§ YOUR TASK
Leaving out the pictures, write the following records exactly as they read.
################
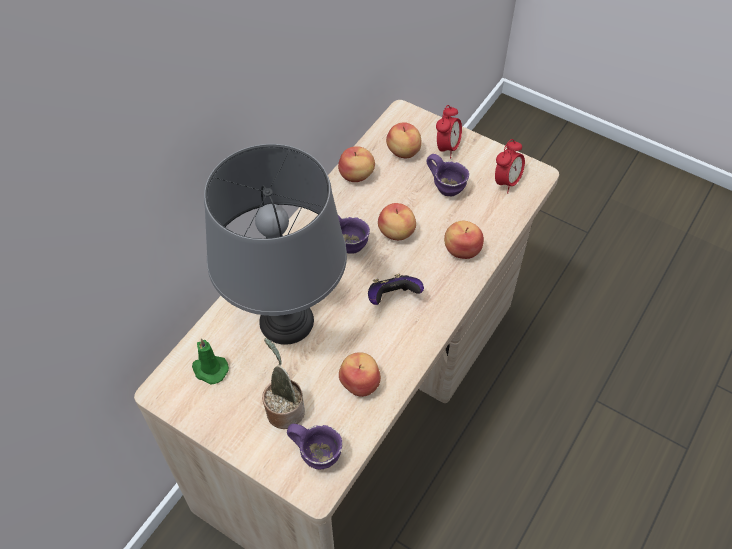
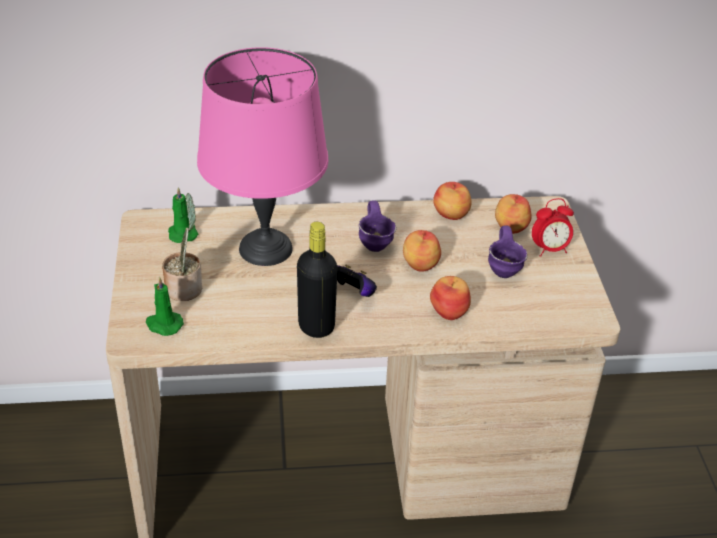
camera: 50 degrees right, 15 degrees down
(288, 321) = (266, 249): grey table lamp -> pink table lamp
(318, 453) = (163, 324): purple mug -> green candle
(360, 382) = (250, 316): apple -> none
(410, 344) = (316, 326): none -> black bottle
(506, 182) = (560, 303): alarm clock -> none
################
§ EXERCISE RESPONSE
camera: 50 degrees right, 15 degrees down
(288, 321) = (266, 249): grey table lamp -> pink table lamp
(318, 453) = (163, 324): purple mug -> green candle
(360, 382) = (250, 316): apple -> none
(410, 344) = (316, 326): none -> black bottle
(506, 182) = (560, 303): alarm clock -> none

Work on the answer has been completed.